I was reading this article about PVS and severe traumatic brain injury and it was chilling...and depressing. The author theorized it could be possible in STBI rendering a PVS that there's some kind of auditory and visual sensory --- that is, the brain stem (the part of the brain still functioning) is on some level registering auditory and visual stimuli reaching it via nerve pathways. But that w/o the cerebral cortex, which controls all the higher functions of the brain like analysis and interpretation, there's nothing there to interpret or make sense of this stimuli. IOW, the only registry of sound might be a very loud sound that stimulates a startle reflex, and "vision" might be light and darkness and a movement of shapes w/ no form or meaning.

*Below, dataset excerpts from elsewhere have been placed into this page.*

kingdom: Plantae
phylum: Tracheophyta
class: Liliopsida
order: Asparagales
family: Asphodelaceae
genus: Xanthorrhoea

Answer: The vegetative state is a clinical condition of complete unawareness of the self and the environment, accompanied by sleep-wake cycles, with either complete or partial preservation of hypothalamic and brain-stem autonomic functions. In addition, patients in a vegetative state show no evidence of sustained, reproducible, purposeful, or voluntary behavioral responses to visual, auditory, tactile, or noxious stimuli; show no evidence of language comprehension or expression; have bowel and bladder incontinence; and have variably preserved cranial-nerve and spinal reflexes. We define persistent vegetative state as a vegetative state present one month after acute traumatic or nontraumatic brain injury or lasting for at least one month in patients with degenerative or metabolic disorders or developmental malformations.

The clinical course and outcome of a persistent vegetative state depend on its cause. Three categories of disorder can cause such a state: acute traumatic and nontraumatic brain injuries, degenerative and metabolic brain disorders, and severe congenital malformations of the nervous system.